- [EXERCISE BRIEF] Reproduce each line of the material precisely.

- [SOURCE MATERIAL]

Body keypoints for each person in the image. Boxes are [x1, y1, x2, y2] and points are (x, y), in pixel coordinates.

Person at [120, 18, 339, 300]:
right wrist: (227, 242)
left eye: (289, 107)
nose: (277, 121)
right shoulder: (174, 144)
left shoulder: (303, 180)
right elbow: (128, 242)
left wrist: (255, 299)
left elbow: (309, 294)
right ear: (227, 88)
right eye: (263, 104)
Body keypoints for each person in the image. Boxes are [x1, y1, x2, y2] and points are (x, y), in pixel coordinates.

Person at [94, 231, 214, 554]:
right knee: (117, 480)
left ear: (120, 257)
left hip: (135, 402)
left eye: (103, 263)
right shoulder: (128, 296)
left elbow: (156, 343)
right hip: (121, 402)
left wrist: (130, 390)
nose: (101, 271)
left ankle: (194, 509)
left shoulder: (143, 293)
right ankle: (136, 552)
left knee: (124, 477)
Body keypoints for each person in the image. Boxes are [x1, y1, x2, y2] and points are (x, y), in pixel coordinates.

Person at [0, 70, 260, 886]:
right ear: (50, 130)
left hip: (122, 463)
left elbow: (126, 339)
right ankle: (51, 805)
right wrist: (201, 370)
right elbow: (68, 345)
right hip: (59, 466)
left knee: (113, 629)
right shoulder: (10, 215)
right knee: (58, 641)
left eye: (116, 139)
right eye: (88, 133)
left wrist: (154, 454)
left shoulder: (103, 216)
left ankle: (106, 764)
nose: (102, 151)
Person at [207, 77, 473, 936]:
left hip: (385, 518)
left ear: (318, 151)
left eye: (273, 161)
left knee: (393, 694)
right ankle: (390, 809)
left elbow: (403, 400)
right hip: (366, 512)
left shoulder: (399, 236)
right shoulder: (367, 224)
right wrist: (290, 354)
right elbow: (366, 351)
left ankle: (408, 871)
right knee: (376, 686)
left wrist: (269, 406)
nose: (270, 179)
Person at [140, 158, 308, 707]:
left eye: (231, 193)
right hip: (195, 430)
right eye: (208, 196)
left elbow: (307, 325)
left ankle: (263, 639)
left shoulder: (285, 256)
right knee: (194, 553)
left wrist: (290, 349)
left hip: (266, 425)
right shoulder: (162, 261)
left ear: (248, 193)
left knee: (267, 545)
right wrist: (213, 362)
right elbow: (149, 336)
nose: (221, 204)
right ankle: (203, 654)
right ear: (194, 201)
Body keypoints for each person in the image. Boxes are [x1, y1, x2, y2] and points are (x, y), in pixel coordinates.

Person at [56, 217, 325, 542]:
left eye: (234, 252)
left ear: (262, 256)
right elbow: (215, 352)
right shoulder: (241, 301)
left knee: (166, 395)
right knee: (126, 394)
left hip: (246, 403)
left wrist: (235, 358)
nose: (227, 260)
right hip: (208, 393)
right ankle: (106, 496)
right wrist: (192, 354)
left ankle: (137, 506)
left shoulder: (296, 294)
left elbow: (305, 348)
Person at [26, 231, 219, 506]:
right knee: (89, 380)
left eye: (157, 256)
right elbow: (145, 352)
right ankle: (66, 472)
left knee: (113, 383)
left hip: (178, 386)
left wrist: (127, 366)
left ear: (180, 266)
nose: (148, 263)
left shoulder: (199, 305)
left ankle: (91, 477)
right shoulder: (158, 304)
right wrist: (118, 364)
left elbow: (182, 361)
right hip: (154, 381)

- [EXPECTED ANSWER]
Body keypoints for each person in the image. Boxes are [x1, y1, x2, y2] and points are (x, y), in pixel coordinates.

Person at [120, 18, 339, 300]:
right wrist: (227, 242)
left eye: (289, 107)
nose: (277, 121)
right shoulder: (174, 144)
left shoulder: (303, 180)
right elbow: (128, 242)
left wrist: (255, 299)
left elbow: (309, 294)
right ear: (227, 88)
right eye: (263, 104)
Body keypoints for each person in the image. Boxes are [x1, y1, x2, y2] and points are (x, y), in pixel coordinates.

Person at [94, 231, 214, 554]:
right knee: (117, 480)
left ear: (120, 257)
left hip: (135, 402)
left eye: (103, 263)
right shoulder: (128, 296)
left elbow: (156, 343)
right hip: (121, 402)
left wrist: (130, 390)
nose: (101, 271)
left ankle: (194, 509)
left shoulder: (143, 293)
right ankle: (136, 552)
left knee: (124, 477)
Body keypoints for each person in the image. Boxes are [x1, y1, x2, y2] and points are (x, y), in pixel coordinates.

Person at [0, 70, 260, 886]:
right ear: (50, 130)
left hip: (122, 463)
left elbow: (126, 339)
right ankle: (51, 805)
right wrist: (201, 370)
right elbow: (68, 345)
right hip: (59, 466)
left knee: (113, 629)
right shoulder: (10, 215)
right knee: (58, 641)
left eye: (116, 139)
right eye: (88, 133)
left wrist: (154, 454)
left shoulder: (103, 216)
left ankle: (106, 764)
nose: (102, 151)
Person at [207, 77, 473, 936]:
left hip: (385, 518)
left ear: (318, 151)
left eye: (273, 161)
left knee: (393, 694)
right ankle: (390, 809)
left elbow: (403, 400)
right hip: (366, 512)
left shoulder: (399, 236)
right shoulder: (367, 224)
right wrist: (290, 354)
right elbow: (366, 351)
left ankle: (408, 871)
right knee: (376, 686)
left wrist: (269, 406)
nose: (270, 179)
Person at [140, 158, 308, 707]:
left eye: (231, 193)
right hip: (195, 430)
right eye: (208, 196)
left elbow: (307, 325)
left ankle: (263, 639)
left shoulder: (285, 256)
right knee: (194, 553)
left wrist: (290, 349)
left hip: (266, 425)
right shoulder: (162, 261)
left ear: (248, 193)
left knee: (267, 545)
right wrist: (213, 362)
right elbow: (149, 336)
nose: (221, 204)
right ankle: (203, 654)
right ear: (194, 201)
Body keypoints for each person in the image. Boxes are [x1, y1, x2, y2] and points are (x, y), in pixel coordinates.

Person at [56, 217, 325, 542]:
left eye: (234, 252)
left ear: (262, 256)
right elbow: (215, 352)
right shoulder: (241, 301)
left knee: (166, 395)
right knee: (126, 394)
left hip: (246, 403)
left wrist: (235, 358)
nose: (227, 260)
right hip: (208, 393)
right ankle: (106, 496)
right wrist: (192, 354)
left ankle: (137, 506)
left shoulder: (296, 294)
left elbow: (305, 348)
Person at [26, 231, 219, 506]:
right knee: (89, 380)
left eye: (157, 256)
right elbow: (145, 352)
right ankle: (66, 472)
left knee: (113, 383)
left hip: (178, 386)
left wrist: (127, 366)
left ear: (180, 266)
nose: (148, 263)
left shoulder: (199, 305)
left ankle: (91, 477)
right shoulder: (158, 304)
right wrist: (118, 364)
left elbow: (182, 361)
right hip: (154, 381)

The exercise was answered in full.